How does the new Michigan car insurance law limit attendant care benefits?
The new Michigan car insurance law limits car accident victims’ auto insurance coverage of in-home, family-provided attendant care to only 56 hours per week. While this is the same limitation that applies to people injured in the workplace under Michigan’s Workers’ Compensation law, it is a dramatic change from the previous law that allowed family members to provide 24-hour care for loved ones catastrophically injured in automobile accidents.
Does the 56-hour limitation apply to all types of care?
No. According to the new Michigan car insurance law, the 56-hours-per-week limitation applies only to attendant care provided to a car crash injury victim if the care is provided: (1) in the victim’s home and (2) by a “family member.”
Technically, under the new Michigan car insurance law, the in-home care limitation only applies if the care is provided by an individual who is:
- Related to the victim
- Living in the same household as the victim
- A business or social friend or acquaintance of the victim’s from the time before the victim had suffered car accident-related injuries
The new 56-hours-per-week limitation on in-home care does not apply to commercial agencies who provide attendant care services.
What if a car crash injury victim needs more than 56 hours per week of care?
Interestingly, an accident victim’s family or the accident victim’s No-Fault attorney may be able to negotiate and reach an agreement with the insurance company to continue to pay for family-provided services that would be in excess of the 56-hour limitation.
Specifically, the new Michigan car insurance law provides that an “insurer may contract to pay benefits for attendant care for more than the hourly limitation.”
Why would the insurance company ever agree to pay for more services by family members if the new Michigan car insurance law has a 56-hour limitation? The answer is that family-provided attendant care is often significantly less expensive than the commercial rate charged by agencies. Therefore, it is reasonable to believe many insurance companies and claims adjusters will still contract for family-provided care in excess of 56 hours per week if it can be shown the care is reasonably necessary and thousands of dollars less expensive than commercial attendant care.
Alternatively, the victim may need to seek care through a commercial provider that provides in-home care.
When does the limitation take effect?
Under the new Michigan car insurance law, the 56-hours-per-week limitation applies to in-home, family-provided care that is “rendered after July 1, 2021.”

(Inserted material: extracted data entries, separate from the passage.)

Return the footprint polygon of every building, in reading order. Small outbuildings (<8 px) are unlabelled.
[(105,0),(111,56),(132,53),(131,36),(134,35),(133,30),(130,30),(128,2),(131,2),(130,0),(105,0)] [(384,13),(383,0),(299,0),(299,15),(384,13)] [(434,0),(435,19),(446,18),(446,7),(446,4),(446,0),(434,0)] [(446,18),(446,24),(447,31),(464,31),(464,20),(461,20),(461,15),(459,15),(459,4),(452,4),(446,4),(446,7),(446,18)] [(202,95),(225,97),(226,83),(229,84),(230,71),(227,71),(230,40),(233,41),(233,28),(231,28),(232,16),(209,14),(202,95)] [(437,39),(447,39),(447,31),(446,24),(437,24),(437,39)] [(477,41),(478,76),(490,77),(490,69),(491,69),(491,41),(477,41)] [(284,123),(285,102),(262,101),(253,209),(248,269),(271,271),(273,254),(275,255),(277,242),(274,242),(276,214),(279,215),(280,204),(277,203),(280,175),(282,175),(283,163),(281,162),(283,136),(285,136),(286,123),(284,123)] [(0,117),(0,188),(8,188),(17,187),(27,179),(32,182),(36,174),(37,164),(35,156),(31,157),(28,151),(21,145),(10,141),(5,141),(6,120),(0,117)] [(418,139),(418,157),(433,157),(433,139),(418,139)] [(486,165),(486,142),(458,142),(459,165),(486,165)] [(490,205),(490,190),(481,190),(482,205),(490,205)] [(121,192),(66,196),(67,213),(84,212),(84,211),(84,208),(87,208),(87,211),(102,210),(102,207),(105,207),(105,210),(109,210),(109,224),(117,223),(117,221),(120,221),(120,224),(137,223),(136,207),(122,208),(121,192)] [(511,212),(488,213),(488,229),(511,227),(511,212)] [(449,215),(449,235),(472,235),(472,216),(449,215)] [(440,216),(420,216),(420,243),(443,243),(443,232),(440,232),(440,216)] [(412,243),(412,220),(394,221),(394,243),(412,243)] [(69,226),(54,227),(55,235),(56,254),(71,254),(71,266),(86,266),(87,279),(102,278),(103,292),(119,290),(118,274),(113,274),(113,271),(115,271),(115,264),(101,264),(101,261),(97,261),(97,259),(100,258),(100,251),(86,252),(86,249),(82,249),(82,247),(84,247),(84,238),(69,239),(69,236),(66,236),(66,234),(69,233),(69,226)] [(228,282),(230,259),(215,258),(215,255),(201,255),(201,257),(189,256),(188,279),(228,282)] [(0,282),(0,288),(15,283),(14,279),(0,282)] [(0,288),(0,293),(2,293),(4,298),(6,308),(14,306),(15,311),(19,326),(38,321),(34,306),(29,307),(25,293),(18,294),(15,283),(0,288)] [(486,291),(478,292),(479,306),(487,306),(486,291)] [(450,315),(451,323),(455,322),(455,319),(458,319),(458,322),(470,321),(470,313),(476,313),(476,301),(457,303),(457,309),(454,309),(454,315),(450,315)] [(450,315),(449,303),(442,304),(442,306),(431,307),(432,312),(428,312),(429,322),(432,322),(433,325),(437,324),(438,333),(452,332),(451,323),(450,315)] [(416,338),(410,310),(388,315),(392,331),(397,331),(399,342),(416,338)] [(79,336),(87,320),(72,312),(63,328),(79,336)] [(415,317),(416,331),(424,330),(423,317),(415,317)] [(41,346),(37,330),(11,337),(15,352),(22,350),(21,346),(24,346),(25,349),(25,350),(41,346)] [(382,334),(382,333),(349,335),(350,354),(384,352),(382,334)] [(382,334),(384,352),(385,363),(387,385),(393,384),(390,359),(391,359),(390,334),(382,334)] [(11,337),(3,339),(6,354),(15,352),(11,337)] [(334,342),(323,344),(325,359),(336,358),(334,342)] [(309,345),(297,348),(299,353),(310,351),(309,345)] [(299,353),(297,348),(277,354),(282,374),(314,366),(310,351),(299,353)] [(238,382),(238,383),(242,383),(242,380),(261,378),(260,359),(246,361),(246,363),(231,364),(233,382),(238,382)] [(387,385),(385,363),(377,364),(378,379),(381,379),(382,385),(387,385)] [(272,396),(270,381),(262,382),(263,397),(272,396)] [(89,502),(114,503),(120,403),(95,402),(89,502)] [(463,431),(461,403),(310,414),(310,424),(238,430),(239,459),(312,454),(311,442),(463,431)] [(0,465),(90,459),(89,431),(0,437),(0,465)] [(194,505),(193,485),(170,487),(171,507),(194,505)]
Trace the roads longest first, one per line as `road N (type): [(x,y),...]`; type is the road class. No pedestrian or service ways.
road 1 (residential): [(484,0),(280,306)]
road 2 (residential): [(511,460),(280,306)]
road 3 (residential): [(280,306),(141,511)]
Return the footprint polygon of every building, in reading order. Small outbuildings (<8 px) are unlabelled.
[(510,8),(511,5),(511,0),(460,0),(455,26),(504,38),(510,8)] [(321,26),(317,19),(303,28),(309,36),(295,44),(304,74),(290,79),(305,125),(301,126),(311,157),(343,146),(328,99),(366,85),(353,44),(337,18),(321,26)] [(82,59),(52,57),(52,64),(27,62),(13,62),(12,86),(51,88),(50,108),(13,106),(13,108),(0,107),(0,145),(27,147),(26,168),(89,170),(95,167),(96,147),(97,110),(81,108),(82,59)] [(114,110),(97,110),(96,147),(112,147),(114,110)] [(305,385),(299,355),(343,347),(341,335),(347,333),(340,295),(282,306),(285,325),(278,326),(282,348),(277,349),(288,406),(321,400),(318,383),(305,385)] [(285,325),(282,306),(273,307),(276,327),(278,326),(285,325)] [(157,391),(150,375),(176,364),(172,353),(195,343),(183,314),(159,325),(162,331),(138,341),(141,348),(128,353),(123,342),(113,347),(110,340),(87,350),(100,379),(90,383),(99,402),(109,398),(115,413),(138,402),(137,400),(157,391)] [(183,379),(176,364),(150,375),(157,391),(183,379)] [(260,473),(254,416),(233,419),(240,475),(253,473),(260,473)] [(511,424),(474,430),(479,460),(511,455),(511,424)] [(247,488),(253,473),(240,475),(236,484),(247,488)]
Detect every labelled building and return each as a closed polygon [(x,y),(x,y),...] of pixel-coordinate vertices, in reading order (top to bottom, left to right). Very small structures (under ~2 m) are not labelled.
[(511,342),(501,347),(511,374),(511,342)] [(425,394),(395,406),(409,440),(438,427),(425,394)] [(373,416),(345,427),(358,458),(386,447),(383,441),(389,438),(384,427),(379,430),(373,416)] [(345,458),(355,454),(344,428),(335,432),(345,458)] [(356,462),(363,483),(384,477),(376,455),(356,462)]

Does the Medicare-based fee schedule apply under the new Michigan car insurance law?
Under the new Michigan car insurance law, the newly created Medicare-based fee schedule will apply to the charges submitted by the providers of in-home, family-provided attendant care.
Are current recipients “grandfathered in” under the old law or will the new 56-hour limitation apply to them retroactively?
This, along with when the law takes effect, is the question that people have been most concerned with:
Does the new 56-hours-per-week limitation apply to and affect car accident victims who are currently receiving in-home, family-provided care pursuant to No-Fault auto insurance policies that were in existence before the new law was passed?
Unfortunately, this is not specifically addressed by the new Michigan car insurance law. In part, it is because the bill was rushed through the Legislative process and, in part, because it is just very poorly written and remains vague in many crucial areas.
If I had to give my legal opinion right now (and on June 13th, I will be addressing this very question along with other issues as part of a No-Fault law seminar for the Michigan Association for Justice), I would say that the new Michigan car insurance law, as it relates to attendant care, takes effect July 2, 2021. At that time it also becomes retroactive, meaning that any catastrophically injured auto accident victim in Michigan who is currently requiring more than 56 hours per week of in-home, family-provided care will see the insurance company on July 2, 2021 only pay for 56 hours of in-home, family-provided attendant care a week.
Ultimately, this will need to get finally resolved through litigation. Making a law like this retroactive raises constitutional questions that will only finally be resolved through the courts. There are many important legal principles that will come into play in determining whether the new limitation applies retroactively or prospectively only to car accident injury victims whose policies were issued after the new law took effect.
Those principles include the following, which were acknowledged and discussed in the Michigan Supreme Court’s 2014 ruling in LaFontaine Saline, Inc., vs. Chrysler Group, LLC (#146722, June 10, 2014):
- To determine whether legislation is intended to apply retroactively, the courts will for “specific language providing for retroactive application.” This language may include the use of the word “retroactive” and/or the inclusion of an explicit instruction that the legislation is intended to apply to pre-existing contracts, i.e., the “amendments to this act that added this section apply to agreements in existence on the effective date of this section.”
- In assessing the potential for retroactive application of legislation, courts will evaluate whether “retroactive laws [take away or] impair vested rights [including existing contract rights] acquired under existing laws.” The courts will also consider whether retroactive application of legislation will “create new obligations or duties [or a new disability] with respect to transactions or considerations already past.”
- Courts recognize and uphold the principle that the laws in existence at the time a contract was created are treated as part of the contract.